Sometimes I wish I was a statistician. Or an economist. Or, even a psychic.
If I were any of those things, perhaps I could come up with a better answer to the question, “What’s the real estate market like?”
Because sometimes I’m not sure how to answer other than to say, “Dunno”, which is Minnesotan for “don’t know”.
For the week ending May 29, 2010, pended Minneapolis duplex sales were down 3.8 percent from the pace they set over the same stretch last year.
Well, hold on. The average off-market price for those properties was $164,276, and 40 percent of them were owned by traditional sellers.
Last year’s average sold price for the same week was just $93,454, with only 7.7 percent did not involve financial institutions in the negotiations.
Of the new listings for the last week in May, 54.7 percent were listed by traditional sellers. Not only was the number of listings up year-over-year by 15 percent, but traditional sellers also gained an additional 14 percent of the market share.
So is it good?
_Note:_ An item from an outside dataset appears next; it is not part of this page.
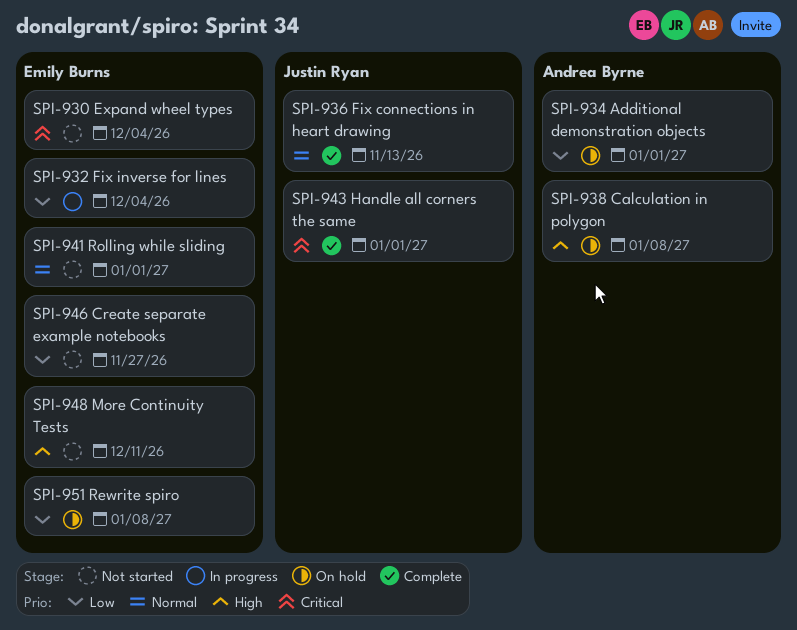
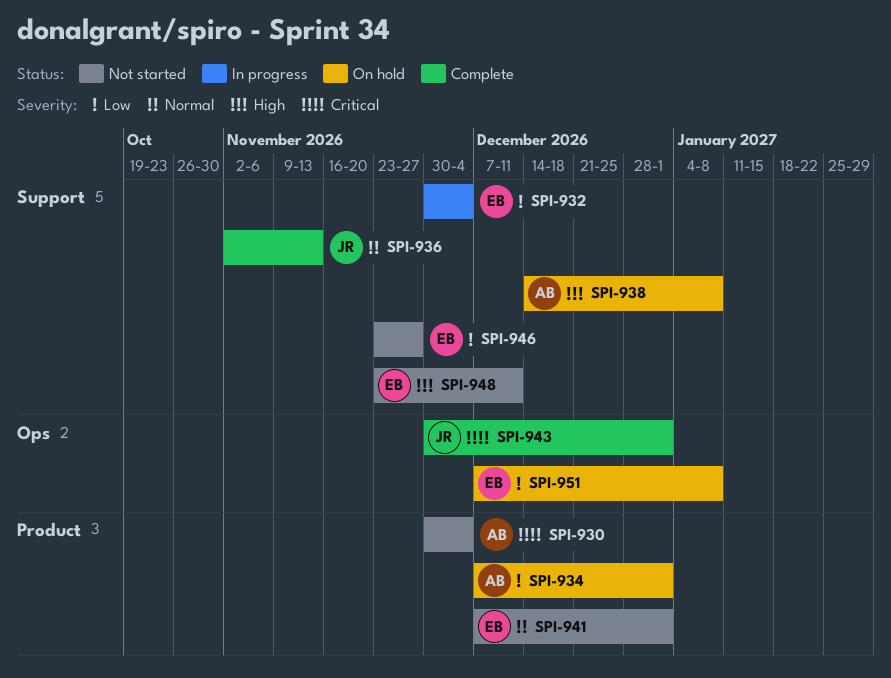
SPI-930, owner: Emily Burns -> Andrea Byrne

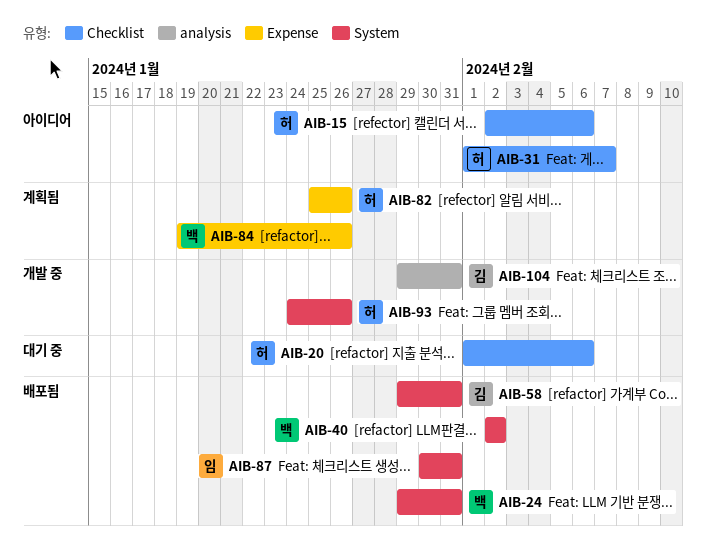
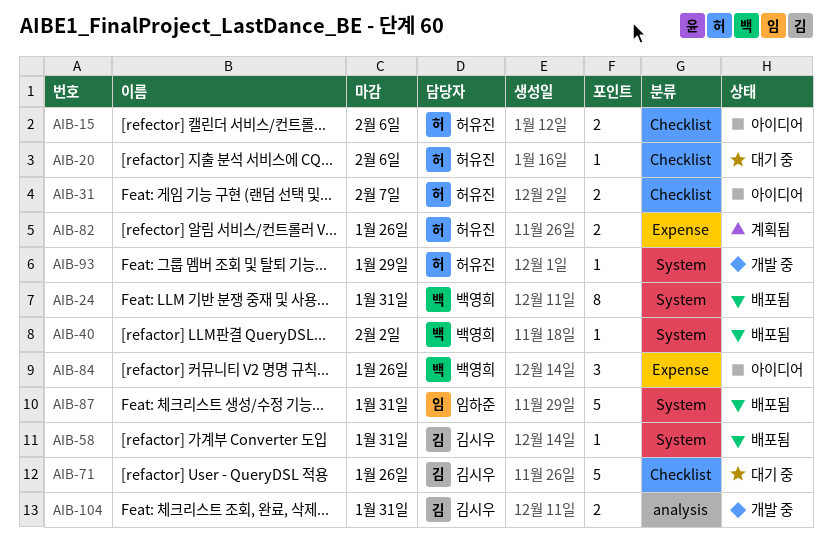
AIB-71: none -> present
AIB-84, status: 계획됨 -> 아이디어
AIB-93, due: Jan 26 -> Jan 29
Bad? Dunno.
Things are more clear over in the single family home market. Well, sort of.
The number of purchase agreements signed for the week was down 34.6 percent below the previous year. This was the fourth week in a row (and the fourth since the tax credit), in which this happened.
New listings were down 5.9 percent for the week from the mark they set last year.
However, those listings that received purchase agreements were also spending less days on the market than they had last year, and receiving 2.8 percent more of the original list price; at 94.1 percent.